LOL.I actually got the name from the crocodile hunter.Plus it helps that she was the biggest and the biggest pig out of her litter.
Any idea of what color she would be considered?


----------



## PatienceFlame (Dec 22, 2009)

I'd call it Fawn with Black Ticking.


----------



## meganc66 (Mar 6, 2009)

WHAT A CUTIE!!!!!!!
i love the coloring.


----------



## Czar (Nov 11, 2009)

what cutie is suey...suey cutie


----------



## dixieland (Aug 14, 2009)

RileyRoo said:


> I'd call it Fawn with Black Ticking.


I thought ticking is when it looks almost kinda like spots?IDK,I suck at the whole color thing.


meganc66 said:


> WHAT A CUTIE!!!!!!!
> i love the coloring.


Thanks!When she was born all the way up until about 2 months ago she just looked like a fawn color.All the other coloring just started showing up.


Czar said:


> what cutie is suey...suey cutie


You so crazy!:rofl: Thanks czar!:woof:


----------



## outlaw josey (Jun 20, 2009)

I'm sure you get a lot of comments about Suey. She has very interesting colors. Very sweet looking.


----------



## dixieland (Aug 14, 2009)

outlaw josey said:


> I'm sure you get a lot of comments about Suey. She has very interesting colors. Very sweet looking.

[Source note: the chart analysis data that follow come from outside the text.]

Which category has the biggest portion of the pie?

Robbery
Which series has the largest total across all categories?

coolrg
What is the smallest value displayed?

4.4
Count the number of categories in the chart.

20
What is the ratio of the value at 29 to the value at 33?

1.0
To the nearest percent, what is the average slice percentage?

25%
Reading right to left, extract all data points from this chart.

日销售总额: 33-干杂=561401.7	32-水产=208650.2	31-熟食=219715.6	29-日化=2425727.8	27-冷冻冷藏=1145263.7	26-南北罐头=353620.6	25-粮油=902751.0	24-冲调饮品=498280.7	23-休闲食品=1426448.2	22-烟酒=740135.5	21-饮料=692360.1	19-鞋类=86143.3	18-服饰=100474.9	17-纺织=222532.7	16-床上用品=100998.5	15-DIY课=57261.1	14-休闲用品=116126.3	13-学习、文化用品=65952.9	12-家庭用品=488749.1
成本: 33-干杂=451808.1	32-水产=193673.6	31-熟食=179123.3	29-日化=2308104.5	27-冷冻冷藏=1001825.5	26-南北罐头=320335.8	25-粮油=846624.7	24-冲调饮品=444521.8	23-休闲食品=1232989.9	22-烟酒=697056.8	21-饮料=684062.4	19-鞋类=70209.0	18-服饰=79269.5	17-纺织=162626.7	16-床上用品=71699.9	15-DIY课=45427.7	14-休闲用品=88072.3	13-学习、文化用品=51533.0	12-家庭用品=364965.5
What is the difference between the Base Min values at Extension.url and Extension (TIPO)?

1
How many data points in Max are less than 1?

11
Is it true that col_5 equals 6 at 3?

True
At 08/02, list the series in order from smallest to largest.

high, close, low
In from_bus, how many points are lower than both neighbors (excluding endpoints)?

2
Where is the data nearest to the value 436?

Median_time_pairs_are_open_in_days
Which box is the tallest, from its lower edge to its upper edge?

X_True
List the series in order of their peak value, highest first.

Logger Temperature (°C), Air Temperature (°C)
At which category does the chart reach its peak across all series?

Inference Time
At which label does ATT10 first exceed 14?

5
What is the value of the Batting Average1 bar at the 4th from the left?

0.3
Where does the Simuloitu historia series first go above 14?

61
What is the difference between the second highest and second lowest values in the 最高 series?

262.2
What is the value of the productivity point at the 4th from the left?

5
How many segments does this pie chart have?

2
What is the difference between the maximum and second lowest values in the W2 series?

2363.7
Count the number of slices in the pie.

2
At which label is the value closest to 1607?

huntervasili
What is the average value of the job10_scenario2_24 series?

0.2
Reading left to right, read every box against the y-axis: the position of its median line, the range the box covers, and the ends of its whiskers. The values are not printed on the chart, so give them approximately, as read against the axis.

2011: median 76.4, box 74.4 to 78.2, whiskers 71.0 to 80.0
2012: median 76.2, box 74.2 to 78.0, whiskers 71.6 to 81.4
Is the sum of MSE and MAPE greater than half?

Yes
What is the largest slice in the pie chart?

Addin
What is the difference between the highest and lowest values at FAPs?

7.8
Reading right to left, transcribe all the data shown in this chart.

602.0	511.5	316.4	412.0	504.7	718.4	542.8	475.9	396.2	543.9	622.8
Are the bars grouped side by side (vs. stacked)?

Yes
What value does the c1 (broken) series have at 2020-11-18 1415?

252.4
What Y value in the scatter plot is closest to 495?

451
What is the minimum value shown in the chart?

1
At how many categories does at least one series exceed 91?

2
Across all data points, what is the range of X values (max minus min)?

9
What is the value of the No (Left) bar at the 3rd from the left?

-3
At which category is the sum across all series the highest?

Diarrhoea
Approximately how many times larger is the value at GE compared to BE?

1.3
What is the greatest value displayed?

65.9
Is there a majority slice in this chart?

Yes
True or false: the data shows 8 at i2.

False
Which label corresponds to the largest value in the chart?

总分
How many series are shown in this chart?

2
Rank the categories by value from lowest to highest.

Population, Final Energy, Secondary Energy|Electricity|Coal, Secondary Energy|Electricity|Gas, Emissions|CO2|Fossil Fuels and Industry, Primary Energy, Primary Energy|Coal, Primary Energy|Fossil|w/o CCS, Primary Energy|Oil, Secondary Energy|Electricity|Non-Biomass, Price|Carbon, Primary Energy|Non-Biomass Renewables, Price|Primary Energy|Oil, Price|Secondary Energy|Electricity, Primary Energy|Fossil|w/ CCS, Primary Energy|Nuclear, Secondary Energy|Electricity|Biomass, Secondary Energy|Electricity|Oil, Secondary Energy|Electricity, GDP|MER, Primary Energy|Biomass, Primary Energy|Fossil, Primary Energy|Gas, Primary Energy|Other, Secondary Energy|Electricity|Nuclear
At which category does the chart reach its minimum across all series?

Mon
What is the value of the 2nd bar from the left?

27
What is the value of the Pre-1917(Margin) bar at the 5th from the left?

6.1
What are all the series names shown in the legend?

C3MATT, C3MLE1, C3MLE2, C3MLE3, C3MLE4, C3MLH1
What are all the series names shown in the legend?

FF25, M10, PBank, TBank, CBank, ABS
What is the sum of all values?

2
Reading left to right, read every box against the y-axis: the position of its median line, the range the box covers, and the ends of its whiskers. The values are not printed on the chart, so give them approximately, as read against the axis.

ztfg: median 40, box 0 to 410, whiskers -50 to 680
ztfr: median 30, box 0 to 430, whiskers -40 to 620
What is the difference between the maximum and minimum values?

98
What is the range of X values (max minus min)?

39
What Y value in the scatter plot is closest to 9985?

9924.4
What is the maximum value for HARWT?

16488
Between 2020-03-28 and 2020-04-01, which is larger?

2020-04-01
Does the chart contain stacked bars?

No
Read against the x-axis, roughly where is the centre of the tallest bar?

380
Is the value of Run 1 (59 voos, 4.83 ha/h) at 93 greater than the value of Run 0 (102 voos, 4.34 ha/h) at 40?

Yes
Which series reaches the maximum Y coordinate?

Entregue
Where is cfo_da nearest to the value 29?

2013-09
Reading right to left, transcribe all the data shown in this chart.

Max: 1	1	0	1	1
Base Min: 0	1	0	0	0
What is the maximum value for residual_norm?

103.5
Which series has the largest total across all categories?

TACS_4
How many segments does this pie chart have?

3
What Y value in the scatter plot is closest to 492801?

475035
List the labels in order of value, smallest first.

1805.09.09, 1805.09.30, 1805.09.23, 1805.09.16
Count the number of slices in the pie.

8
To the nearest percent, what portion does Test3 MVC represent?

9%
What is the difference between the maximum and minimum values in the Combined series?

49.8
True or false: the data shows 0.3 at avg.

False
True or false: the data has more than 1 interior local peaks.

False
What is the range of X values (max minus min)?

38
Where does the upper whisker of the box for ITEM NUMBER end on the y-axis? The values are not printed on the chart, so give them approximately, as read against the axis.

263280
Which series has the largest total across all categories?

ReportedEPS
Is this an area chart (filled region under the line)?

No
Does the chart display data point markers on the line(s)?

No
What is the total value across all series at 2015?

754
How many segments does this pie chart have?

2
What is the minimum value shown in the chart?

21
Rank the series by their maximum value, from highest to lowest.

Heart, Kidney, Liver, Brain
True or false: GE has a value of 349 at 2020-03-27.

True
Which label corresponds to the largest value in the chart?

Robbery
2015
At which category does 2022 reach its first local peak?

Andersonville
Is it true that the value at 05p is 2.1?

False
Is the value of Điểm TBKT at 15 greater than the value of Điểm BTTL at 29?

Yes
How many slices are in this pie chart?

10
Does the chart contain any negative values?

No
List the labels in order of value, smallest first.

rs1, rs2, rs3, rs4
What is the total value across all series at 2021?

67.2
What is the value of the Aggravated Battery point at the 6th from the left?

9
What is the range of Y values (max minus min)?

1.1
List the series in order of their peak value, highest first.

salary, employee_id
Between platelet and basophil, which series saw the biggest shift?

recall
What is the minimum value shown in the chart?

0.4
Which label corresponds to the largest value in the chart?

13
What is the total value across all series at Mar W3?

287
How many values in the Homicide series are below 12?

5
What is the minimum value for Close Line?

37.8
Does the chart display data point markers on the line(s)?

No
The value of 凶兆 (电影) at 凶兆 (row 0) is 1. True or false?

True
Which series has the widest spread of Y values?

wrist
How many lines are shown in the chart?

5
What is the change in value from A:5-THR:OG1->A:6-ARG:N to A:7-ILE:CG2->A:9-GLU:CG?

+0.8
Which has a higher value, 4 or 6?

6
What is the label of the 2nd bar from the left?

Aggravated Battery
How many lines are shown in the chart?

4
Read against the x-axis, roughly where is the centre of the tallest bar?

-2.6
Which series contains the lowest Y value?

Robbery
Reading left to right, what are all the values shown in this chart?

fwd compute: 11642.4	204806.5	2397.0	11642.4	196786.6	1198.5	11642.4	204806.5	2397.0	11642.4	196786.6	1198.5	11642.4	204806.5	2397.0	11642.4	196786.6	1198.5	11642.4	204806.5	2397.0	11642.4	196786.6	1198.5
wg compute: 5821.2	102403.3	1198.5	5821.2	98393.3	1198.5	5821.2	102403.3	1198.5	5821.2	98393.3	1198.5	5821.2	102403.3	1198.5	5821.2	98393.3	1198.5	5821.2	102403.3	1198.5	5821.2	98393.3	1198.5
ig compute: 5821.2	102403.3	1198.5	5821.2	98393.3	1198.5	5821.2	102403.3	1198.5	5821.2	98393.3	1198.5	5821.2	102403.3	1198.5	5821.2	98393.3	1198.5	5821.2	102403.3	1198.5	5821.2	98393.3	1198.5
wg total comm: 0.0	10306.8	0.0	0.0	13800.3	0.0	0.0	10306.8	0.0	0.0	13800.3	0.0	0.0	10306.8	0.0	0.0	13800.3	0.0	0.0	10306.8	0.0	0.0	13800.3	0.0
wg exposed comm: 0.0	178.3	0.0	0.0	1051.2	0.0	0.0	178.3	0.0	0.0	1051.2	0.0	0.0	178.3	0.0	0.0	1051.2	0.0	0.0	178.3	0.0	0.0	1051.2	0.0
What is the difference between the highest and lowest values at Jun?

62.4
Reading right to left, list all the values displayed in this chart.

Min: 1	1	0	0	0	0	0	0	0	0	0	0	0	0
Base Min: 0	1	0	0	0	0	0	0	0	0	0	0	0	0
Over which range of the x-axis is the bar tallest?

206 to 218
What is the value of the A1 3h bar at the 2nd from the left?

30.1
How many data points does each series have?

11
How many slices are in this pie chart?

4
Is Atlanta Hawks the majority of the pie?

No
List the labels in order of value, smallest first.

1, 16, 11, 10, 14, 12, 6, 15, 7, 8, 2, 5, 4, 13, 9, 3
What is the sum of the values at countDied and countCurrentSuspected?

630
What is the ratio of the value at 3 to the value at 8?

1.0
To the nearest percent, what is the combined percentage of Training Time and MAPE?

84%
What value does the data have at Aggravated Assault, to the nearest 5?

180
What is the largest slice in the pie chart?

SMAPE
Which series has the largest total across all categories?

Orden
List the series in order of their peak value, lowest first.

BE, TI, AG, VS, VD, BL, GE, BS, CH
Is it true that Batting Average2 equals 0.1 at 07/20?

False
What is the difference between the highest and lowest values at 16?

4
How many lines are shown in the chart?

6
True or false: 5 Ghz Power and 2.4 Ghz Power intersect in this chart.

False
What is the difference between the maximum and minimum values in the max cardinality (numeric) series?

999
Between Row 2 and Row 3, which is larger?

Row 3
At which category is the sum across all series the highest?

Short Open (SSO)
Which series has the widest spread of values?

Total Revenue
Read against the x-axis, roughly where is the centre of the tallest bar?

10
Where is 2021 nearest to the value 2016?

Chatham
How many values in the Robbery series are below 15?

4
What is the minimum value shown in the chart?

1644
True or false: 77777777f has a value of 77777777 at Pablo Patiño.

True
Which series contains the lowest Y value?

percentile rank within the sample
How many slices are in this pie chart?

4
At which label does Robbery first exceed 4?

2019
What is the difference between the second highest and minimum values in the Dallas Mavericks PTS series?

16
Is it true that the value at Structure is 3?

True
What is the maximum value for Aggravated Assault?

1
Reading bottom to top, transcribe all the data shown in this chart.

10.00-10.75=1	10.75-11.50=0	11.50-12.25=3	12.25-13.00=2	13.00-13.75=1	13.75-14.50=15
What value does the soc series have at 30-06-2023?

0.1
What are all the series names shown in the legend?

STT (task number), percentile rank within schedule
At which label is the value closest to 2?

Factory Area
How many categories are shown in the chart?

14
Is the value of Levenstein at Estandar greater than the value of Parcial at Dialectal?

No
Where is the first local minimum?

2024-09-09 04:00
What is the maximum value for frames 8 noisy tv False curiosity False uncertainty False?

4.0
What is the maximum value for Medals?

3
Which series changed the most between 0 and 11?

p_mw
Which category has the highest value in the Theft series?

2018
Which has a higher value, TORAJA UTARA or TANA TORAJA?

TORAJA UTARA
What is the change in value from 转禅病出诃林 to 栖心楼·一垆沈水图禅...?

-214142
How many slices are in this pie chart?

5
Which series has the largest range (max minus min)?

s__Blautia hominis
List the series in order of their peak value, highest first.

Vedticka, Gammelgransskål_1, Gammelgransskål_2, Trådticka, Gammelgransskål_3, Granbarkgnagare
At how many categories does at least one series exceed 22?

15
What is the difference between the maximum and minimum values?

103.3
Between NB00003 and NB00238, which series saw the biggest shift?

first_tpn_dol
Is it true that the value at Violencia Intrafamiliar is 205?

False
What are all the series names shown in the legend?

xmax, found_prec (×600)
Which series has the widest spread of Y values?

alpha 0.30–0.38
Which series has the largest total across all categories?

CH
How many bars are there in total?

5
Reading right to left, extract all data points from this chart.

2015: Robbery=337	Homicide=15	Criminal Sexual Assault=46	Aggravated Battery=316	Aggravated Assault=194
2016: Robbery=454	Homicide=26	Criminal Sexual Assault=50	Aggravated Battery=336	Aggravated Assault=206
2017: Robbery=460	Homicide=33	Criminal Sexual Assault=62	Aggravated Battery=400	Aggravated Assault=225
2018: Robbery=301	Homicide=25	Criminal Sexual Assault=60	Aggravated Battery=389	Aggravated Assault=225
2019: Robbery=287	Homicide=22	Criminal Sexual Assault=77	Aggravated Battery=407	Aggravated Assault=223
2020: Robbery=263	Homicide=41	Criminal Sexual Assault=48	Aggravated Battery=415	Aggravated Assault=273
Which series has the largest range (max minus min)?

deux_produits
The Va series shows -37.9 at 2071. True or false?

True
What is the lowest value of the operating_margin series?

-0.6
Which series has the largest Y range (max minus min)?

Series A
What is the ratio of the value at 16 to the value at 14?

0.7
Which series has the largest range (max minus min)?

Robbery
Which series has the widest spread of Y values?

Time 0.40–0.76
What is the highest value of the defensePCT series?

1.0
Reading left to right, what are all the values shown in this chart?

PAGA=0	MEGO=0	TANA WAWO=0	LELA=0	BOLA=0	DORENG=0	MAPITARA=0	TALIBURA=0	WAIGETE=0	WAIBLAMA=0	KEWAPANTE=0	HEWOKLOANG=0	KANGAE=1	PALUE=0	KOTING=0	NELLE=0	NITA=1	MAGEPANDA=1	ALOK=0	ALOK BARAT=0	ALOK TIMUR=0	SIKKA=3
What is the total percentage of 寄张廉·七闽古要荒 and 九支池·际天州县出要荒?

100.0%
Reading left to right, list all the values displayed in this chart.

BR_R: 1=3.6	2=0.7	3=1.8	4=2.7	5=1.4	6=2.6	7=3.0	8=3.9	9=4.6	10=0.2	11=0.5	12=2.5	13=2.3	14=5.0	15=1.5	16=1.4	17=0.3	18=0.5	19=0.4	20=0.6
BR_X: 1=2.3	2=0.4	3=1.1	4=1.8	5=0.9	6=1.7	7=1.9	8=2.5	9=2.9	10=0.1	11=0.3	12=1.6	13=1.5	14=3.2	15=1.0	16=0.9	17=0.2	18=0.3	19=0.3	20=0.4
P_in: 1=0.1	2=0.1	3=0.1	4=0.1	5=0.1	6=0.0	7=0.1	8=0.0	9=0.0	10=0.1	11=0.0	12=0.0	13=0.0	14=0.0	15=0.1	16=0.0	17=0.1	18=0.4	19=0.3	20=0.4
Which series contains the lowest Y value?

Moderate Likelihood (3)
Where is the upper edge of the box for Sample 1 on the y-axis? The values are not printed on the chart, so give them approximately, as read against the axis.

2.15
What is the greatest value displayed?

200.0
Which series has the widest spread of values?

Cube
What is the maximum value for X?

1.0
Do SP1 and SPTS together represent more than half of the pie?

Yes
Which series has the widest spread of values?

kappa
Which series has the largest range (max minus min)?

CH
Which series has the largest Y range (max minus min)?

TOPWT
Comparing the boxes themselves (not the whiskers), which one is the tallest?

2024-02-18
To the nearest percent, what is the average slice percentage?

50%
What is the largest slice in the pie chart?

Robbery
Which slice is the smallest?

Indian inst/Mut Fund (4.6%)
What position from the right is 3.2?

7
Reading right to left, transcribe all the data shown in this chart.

Thanks!Yeah I do get some comments and alot of people ask me what color she is,so that's why I was wondering.It kinda sucks to be asked and have nothing to say but shrug my shoulders and tell them your guess is as good as mine!


----------



## apbtmom76 (Nov 4, 2008)

Oh my she is adorable, I love her black ahir in all that other color, looks cool going down her back like that


----------



## Indigo Bully Connection (Dec 21, 2006)

I'm thinking she's Sable


----------



## dixieland (Aug 14, 2009)

apbtmom76 said:


> Oh my she is adorable, I love her black ahir in all that other color, looks cool going down her back like that


Thanks girl!


Indigo Bully Connection said:


> I'm thinking she's Sable


I was looking at the link to the color charts that Patch O Pits put up and I'm thinking the same thing.Looks like she could be sable.Thanks for the input!


----------